_TEXTO DE ORIGEM_.

Altice Portugal promete serviços financeiros nos próximos três meses

A Altice Portugal prometeu lançar produtos e serviços fora do "normal âmbito de atividade" do grupo "nos próximos três meses". Um deles poderá ser o Altice Bank.

A Altice Portugal vai apresentar nos “próximos três meses” produtos e serviços que não fazem parte do “normal âmbito de atividade” da empresa, entre os quais deverão estar os serviços financeiros, indicou o presidente executivo da dona da Meo, Alexandre Fonseca. Uma das novidades poderá ser o banco digital Altice Bank.

“Os próximos três meses vão ser férteis em muitas novidades, muitos serviços e muitos produtos, fora do nosso normal âmbito de atividade, fora da componente telco“, disse o gestor, num encontro com jornalistas esta quinta-feira. Questionado sobre se um deles é o Altice Bank, Alexandre Fonseca frisou, sem confirmar ou negar: “Serviços financeiros, sim. Essa é uma área em que estamos a trabalhar, na área ativa de serviços financeiros”.

Mas também indicou: “Quando prometemos, cumprimos. Temo-nos comprometido com os clientes e parceiros com um conjunto de segmentos de mercado”, indicou.

_O QUE FAZER_. Reproduza integralmente o texto acima sobre os planos da Altice Portugal para serviços financeiros.

_DADOS SELECIONADOS_.
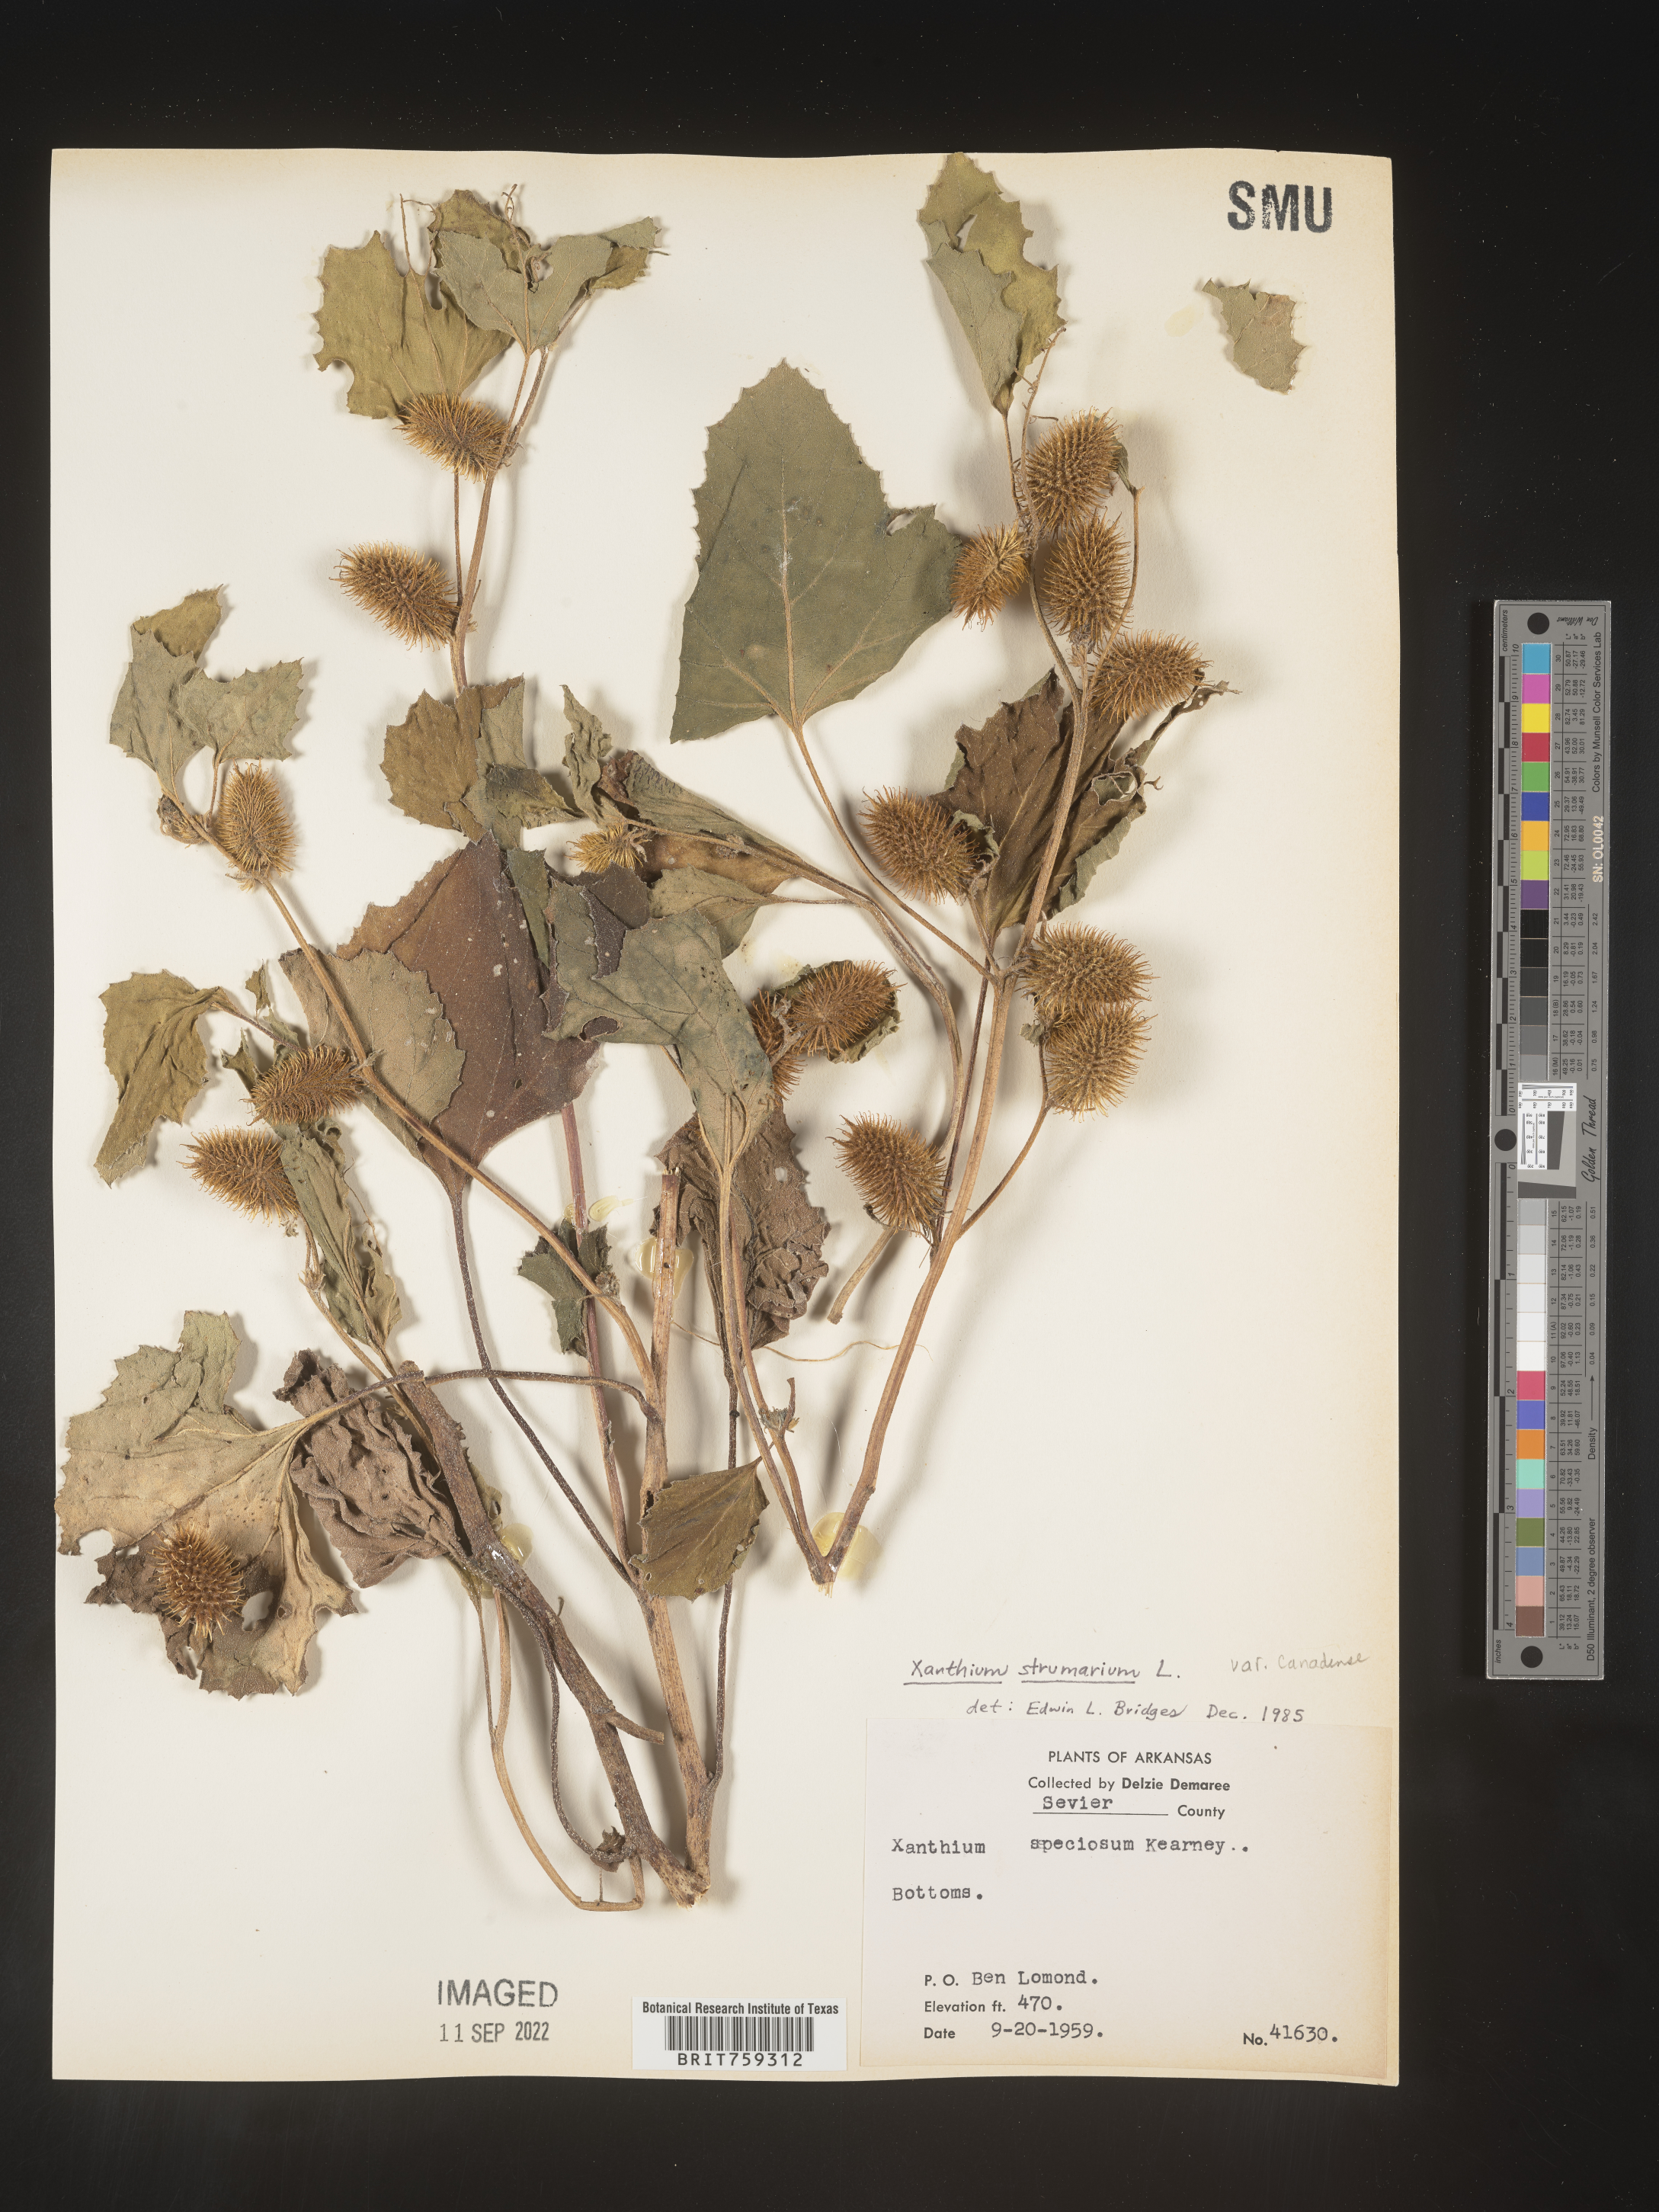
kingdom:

--

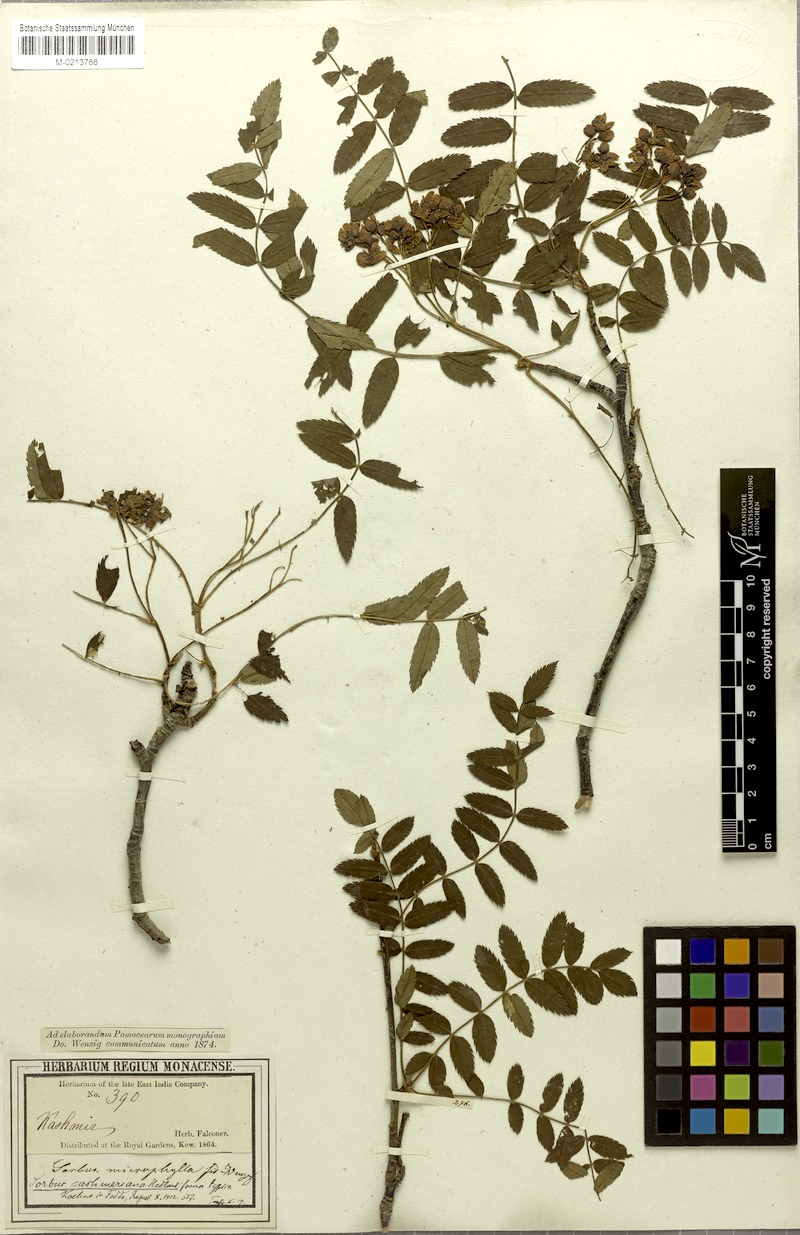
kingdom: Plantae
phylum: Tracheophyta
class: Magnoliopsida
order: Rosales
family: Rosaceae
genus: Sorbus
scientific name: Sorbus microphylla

---

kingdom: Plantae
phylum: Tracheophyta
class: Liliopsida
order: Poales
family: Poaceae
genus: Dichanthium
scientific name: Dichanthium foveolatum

_ESPAÇO DA RESPOSTA_.
Altice Portugal promete serviços financeiros nos próximos três meses

A Altice Portugal prometeu lançar produtos e serviços fora do "normal âmbito de atividade" do grupo "nos próximos três meses". Um deles poderá ser o Altice Bank.

A Altice Portugal vai apresentar nos “próximos três meses” produtos e serviços que não fazem parte do “normal âmbito de atividade” da empresa, entre os quais deverão estar os serviços financeiros, indicou o presidente executivo da dona da Meo, Alexandre Fonseca. Uma das novidades poderá ser o banco digital Altice Bank.

“Os próximos três meses vão ser férteis em muitas novidades, muitos serviços e muitos produtos, fora do nosso normal âmbito de atividade, fora da componente telco“, disse o gestor, num encontro com jornalistas esta quinta-feira. Questionado sobre se um deles é o Altice Bank, Alexandre Fonseca frisou, sem confirmar ou negar: “Serviços financeiros, sim. Essa é uma área em que estamos a trabalhar, na área ativa de serviços financeiros”.

Mas também indicou: “Quando prometemos, cumprimos. Temo-nos comprometido com os clientes e parceiros com um conjunto de segmentos de mercado”, indicou.